女優・綾瀬はるか(40)の主演映画「人はなぜラブレターを書くのか」(石井裕也監督、4月17日公開)の主題歌を、4人組バンド「Official髭男(ヒゲダン)dism」が担当することが16日、分かった。新曲「エルダーフラワー」が使用される。

 映画は2000年に東京・中目黒駅で起きた地下鉄日比谷線脱線事故で亡くなった富久信介さん(享年17)をめぐる、実話ベースの淡い恋物語。いつも富久さんと同じ車両に乗っていた女性が、事故から20年後に送った1通のラブレターが奇跡を呼び起こす。

 本作のために楽曲を書き下ろしたヒゲダンは「人を想(おも)うこと、それが受け継がれていくことの素晴らしさを、作品を通して感じました。そんな温かく、小さいようで壮大なイメージから、とても直感的にこのエルダーフラワーという楽曲が生まれました」とコメント。映画の余韻を温かく包み込むような、希望に満ちた曲に仕上げ「主題歌としてこの作品へ、そして皆様の心へ、ささやかでも彩りを与えられたら幸いです」とメッセージを送った。

 富久さんとの思い出をつづった手紙を送る寺田ナズナ役の綾瀬は、楽曲を聴いて「本編を見て泣いた後、エンドロールで(ボーカルの)藤原さんの優しい声がふわっと包んでくれるような、柔らかいベッドに受け止めてもらえるような感覚で、温かい気持ちになれました」と太鼓判。「人の思いが未来へ受け継がれていくことの素晴らしさが紡がれていた歌詞が、心に響きました。ラブレターに込められた想いと、藤原さんの素敵な声に包まれる温かな楽曲をぜひ、劇場で楽しんでいただけるとうれしいです」と呼びかけた。

課題: 映画「人はなぜラブレターを書くのか」の主題歌に関する記事を、最後の文に続けて書き進めてください。

データ内容:
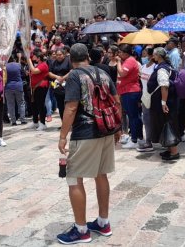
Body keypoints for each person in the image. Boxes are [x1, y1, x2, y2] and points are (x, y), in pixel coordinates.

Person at [56, 44, 120, 244]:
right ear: (87, 57)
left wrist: (63, 135)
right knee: (101, 175)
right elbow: (116, 101)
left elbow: (71, 107)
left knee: (74, 178)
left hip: (85, 132)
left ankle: (81, 230)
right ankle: (103, 222)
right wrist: (119, 128)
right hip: (106, 130)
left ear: (70, 58)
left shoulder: (75, 75)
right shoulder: (103, 73)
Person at [148, 47, 180, 160]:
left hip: (165, 102)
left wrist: (163, 102)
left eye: (154, 55)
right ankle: (169, 149)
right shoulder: (167, 66)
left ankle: (174, 152)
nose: (153, 57)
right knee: (164, 124)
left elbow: (164, 86)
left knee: (168, 124)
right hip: (168, 101)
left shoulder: (162, 69)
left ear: (158, 56)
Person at [116, 44, 144, 149]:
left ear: (125, 53)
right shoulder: (129, 60)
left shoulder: (130, 61)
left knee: (133, 116)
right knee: (135, 116)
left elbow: (122, 73)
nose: (119, 54)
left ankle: (134, 139)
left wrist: (118, 62)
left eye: (120, 52)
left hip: (130, 91)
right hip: (128, 91)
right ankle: (139, 138)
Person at [137, 47, 156, 152]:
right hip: (144, 97)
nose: (143, 55)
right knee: (147, 120)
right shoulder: (143, 66)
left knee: (153, 120)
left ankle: (152, 141)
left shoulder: (155, 67)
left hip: (153, 98)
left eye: (144, 53)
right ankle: (149, 141)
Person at [27, 48, 50, 131]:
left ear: (38, 58)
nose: (32, 57)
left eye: (34, 56)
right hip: (35, 87)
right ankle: (35, 121)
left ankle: (43, 123)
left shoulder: (43, 65)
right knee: (34, 105)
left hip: (41, 87)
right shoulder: (37, 64)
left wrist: (28, 60)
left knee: (40, 105)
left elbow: (34, 71)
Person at [5, 53, 27, 126]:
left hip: (8, 87)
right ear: (14, 59)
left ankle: (13, 121)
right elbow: (23, 73)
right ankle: (23, 120)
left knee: (10, 104)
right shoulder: (18, 65)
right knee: (21, 103)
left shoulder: (5, 66)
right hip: (18, 86)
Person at [49, 48, 72, 119]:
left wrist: (63, 78)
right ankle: (63, 123)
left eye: (60, 55)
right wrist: (57, 77)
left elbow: (72, 70)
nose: (58, 56)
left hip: (67, 85)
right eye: (57, 55)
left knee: (68, 106)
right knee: (60, 106)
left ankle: (70, 123)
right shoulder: (53, 62)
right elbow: (49, 73)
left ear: (64, 55)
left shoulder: (68, 61)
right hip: (56, 85)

解答:
 ◆日比谷線脱線事故 2000年3月8日午前9時1分頃、営団地下鉄(現・東京メトロ)日比谷線で恵比寿駅から中目黒駅に入線しようとしていた列車がカーブで脱線し、対向列車と衝突した鉄道事故。5人が死亡、64人(事故調査検討会報告書では63人)が重軽傷を負った。

〇…「人はなぜラブレターを書くのか」は、2020年5月10日付のスポーツ報知の記事がきっかけで映画化が決まった作品だ。元プロボクシングWBC、WBA世界ミニマム級王者の大橋ジム・大橋秀行会長(60)が、見知らぬ女性からメッセージを受けたことを紹介。

それはジムの教え子だった富久さんに恋心を抱いていた人物だった、という記事を石井監督が読み「どうしても映画化したい」と意志を結実させた。